Мать отпрянула, но ребёнок схватился за куклу с детской непосредственностью.
— Зачем она тебе? — спросила Икринка у девочки
— Она будет моей дочкой, — девочка уже прижимала к себе куклу, боясь, что её вдруг отнимут, а ей дали по ошибке. Во всяком случае, мать решила, что куклу дали ей только подержать, и готова была отнять её и тотчас же вернуть сумасбродной девушке, вздумавшей тут поразвлечься с чужим ребёнком. Или подразнить их недоступным богатством. Радости в её лице не было, а только ожидание неприятности. Девочка теребила цветы на шляпке. Пунцовое сокровище, тараща глаза, было безучастно к ласкам ребёнка.
— Но ведь она не сможет с тобой разговаривать. И вообще, ничего… — сказала Икринка. Мать, плохо понимающая ситуацию, боялась, что девочка испортит куклу, и пыталась контролировать движения дочери, охраняя чужую вещь.
— Я научу её разговаривать, — сказала девочка.
— Но любить тебя она не сможет.
— Сможет! Я буду играть с ней, шить ей платья из лоскутков, которые принесёт мне мама с фабрики. Она полюбит меня. Дам ей сладости.

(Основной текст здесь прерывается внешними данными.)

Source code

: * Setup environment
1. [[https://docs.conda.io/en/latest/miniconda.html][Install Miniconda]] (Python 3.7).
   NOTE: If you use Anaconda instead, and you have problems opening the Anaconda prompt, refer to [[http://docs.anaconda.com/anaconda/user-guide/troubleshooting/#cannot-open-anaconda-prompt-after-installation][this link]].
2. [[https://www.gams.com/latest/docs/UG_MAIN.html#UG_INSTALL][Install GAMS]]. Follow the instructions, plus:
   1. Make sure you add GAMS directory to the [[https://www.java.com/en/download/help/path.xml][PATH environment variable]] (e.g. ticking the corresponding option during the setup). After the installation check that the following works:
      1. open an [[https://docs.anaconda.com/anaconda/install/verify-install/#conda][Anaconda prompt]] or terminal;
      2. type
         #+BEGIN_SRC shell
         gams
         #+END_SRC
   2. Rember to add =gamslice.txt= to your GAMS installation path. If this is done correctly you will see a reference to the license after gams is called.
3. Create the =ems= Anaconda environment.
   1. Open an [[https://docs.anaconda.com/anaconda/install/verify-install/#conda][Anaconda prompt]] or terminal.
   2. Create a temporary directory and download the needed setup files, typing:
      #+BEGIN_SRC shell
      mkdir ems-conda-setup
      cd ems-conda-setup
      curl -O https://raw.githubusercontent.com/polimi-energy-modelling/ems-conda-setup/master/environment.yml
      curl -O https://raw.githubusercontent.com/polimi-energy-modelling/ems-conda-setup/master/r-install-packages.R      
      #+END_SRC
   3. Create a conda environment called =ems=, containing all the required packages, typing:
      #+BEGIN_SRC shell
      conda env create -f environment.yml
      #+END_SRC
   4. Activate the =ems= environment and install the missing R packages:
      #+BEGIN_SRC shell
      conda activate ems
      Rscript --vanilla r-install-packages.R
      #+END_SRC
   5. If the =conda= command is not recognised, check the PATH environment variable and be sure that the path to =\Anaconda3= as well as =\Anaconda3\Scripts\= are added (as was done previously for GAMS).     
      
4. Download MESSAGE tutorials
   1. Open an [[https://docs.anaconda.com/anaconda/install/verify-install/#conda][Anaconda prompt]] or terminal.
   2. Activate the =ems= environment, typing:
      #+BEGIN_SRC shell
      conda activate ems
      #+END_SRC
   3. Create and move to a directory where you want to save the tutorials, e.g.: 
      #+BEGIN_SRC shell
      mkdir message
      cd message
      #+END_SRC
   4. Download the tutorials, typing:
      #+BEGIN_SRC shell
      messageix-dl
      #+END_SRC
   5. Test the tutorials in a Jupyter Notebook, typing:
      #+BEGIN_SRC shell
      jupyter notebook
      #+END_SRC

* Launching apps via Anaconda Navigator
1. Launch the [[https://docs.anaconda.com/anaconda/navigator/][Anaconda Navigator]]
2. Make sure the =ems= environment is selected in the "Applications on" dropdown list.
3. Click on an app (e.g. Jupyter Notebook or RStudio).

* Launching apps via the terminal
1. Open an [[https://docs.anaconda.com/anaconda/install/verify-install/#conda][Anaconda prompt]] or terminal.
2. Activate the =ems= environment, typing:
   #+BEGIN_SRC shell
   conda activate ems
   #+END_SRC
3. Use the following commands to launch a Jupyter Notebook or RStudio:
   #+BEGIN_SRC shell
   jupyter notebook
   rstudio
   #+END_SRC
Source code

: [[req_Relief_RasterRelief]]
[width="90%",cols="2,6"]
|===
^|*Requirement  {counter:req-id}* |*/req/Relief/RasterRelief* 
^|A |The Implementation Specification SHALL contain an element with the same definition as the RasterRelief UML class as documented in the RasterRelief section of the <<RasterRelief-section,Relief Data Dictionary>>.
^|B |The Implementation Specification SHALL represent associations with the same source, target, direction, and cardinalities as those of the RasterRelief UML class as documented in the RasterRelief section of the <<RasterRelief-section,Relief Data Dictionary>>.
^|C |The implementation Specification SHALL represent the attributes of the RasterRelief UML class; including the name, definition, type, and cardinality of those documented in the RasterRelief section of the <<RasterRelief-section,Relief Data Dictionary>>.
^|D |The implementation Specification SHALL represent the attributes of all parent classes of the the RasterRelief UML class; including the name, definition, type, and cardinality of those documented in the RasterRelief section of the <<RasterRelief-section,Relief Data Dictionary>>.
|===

— Разве сможет она ответить тебе? — продолжала допрашивать её Икринка, — как она сумеет это?
— Она ведь уже и говорит, — сказала девочка.
— И что говорит?
— Что рада тому, что я буду её мамой. Ей было тут плохо без мамы. Её никто не кормил, не обнимал.
— Да, — согласилась Икринка, — без мамы плохо.
— Я сделаю ей причёску.
— С камушками?
— У меня нет камушков. Есть ленточки.
— Да подарит вам Надмирный Свет радость за вашу доброту! — встрял, наконец, старик-продавец, счастливый тем, что продал баснословно дорогую игрушку, которую устал уже очищать от пыли. Мать никак не могла прийти в себя от удивления чужой щедростью. У неё самой и не могло быть в детстве такой игрушки, и она, будучи совсем молодой, смотрела на куклу с вожделением, не представляя, что кто-то может играть с подобными игрушками.